- _Problem to work on_: Set down exactly the lines below, starting at the one that contains "(307, 340) = (203, 277): brown" and ending at the one that contains "(392, 226) = (100, 126): none -> picture", with both of those lines included and nothing else.

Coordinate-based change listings
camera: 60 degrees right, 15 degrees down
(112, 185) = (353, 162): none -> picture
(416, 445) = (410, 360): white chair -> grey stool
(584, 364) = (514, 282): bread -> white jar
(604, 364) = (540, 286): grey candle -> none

==

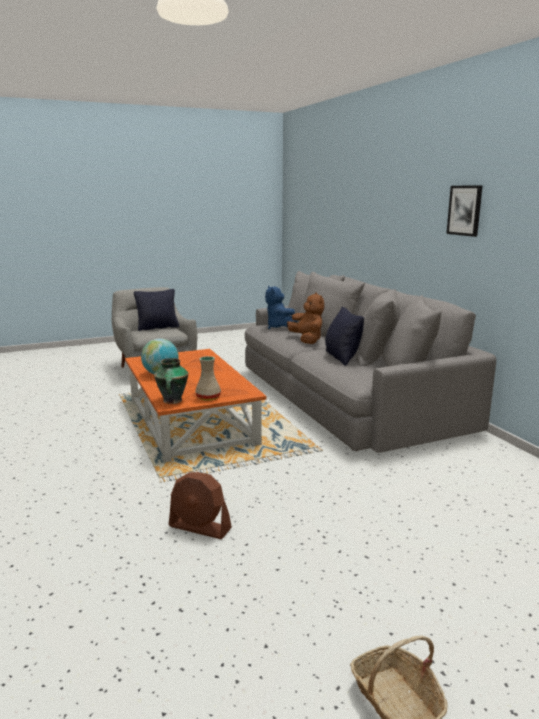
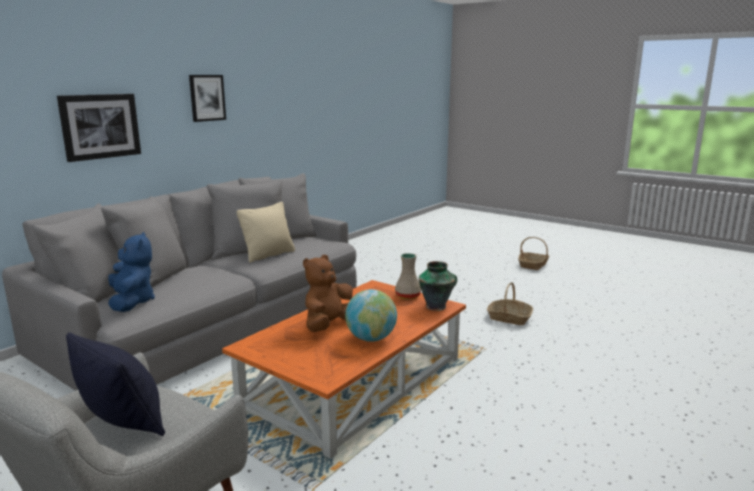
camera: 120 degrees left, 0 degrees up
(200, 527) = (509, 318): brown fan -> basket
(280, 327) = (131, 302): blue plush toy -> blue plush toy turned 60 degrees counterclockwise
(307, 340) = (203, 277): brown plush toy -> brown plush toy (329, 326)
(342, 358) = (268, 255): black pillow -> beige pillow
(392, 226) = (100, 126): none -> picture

- _Result of this task_:
(307, 340) = (203, 277): brown plush toy -> brown plush toy (329, 326)
(342, 358) = (268, 255): black pillow -> beige pillow
(392, 226) = (100, 126): none -> picture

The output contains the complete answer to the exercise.